In 1937, Bolivia’s currency situation was directly shaped by the catastrophic Chaco War (1932–1935) against Paraguay. The conflict had drained the national treasury, leading to massive external borrowing and the exhaustion of foreign exchange reserves. The government of President David Toro, who had come to power in a military socialist coup in 1936, faced a dire fiscal crisis with a depreciating currency, rampant inflation, and a crushing external debt that consumed over 50% of state revenues. The traditional reliance on tin exports for foreign currency was insufficient to stabilize the economy, creating an urgent need for monetary and banking reform.
The central response was the creation of the
Central Bank of Bolivia (Banco Central de Bolivia) in July 1937, a landmark institutional shift. Prior to this, private banks, notably the Banco de la Nación Boliviana, had issued currency with limited central oversight. The new central bank was granted a monopoly on note issue, aiming to impose discipline, centralize dwindling gold and foreign exchange reserves, and manage the government's debt. This reform was part of a broader state-interventionist agenda under Toro’s “military socialism,” which also included the establishment of the state mining corporation and increased control over natural resources.

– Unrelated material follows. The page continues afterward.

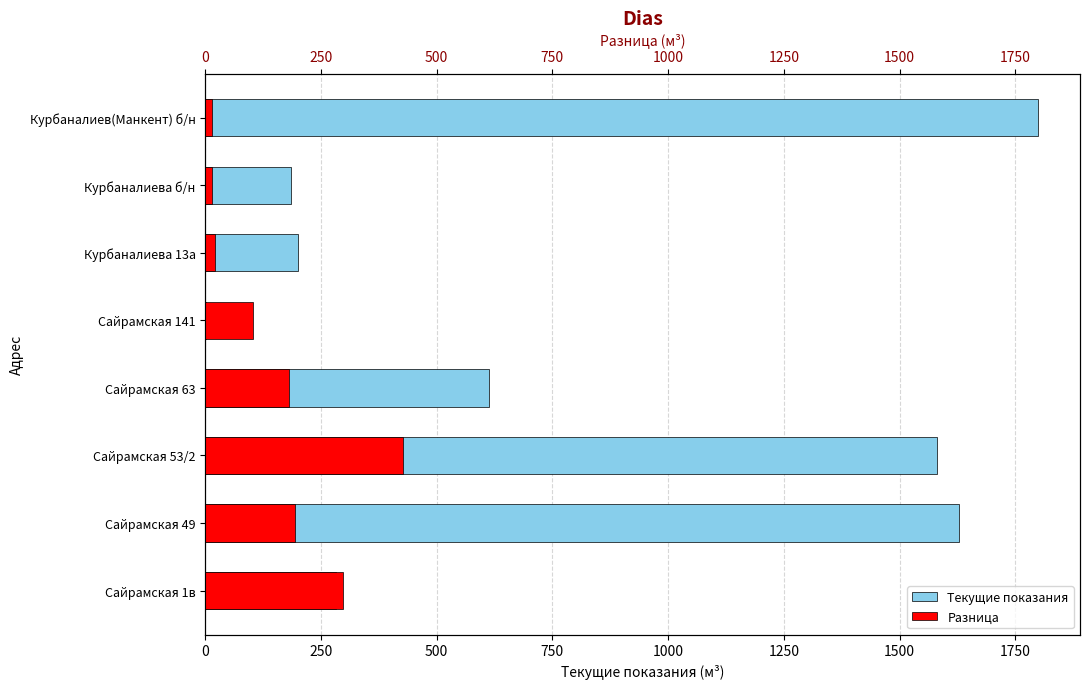

What is the value of the Разница bar at the 1st from the left?

297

Despite this structural change, the underlying pressures remained severe in 1937. The boliviano continued to lose value internationally, and inflation eroded domestic purchasing power, causing widespread social hardship. The economy was still fundamentally dependent on volatile tin prices, and the government's capacity to implement effective monetary policy was constrained by political instability and low reserves. Thus, while 1937 marked a pivotal turn toward a modern centralized banking system intended to address currency instability, immediate economic recovery remained elusive, setting the stage for continued fiscal struggles in the years to follow.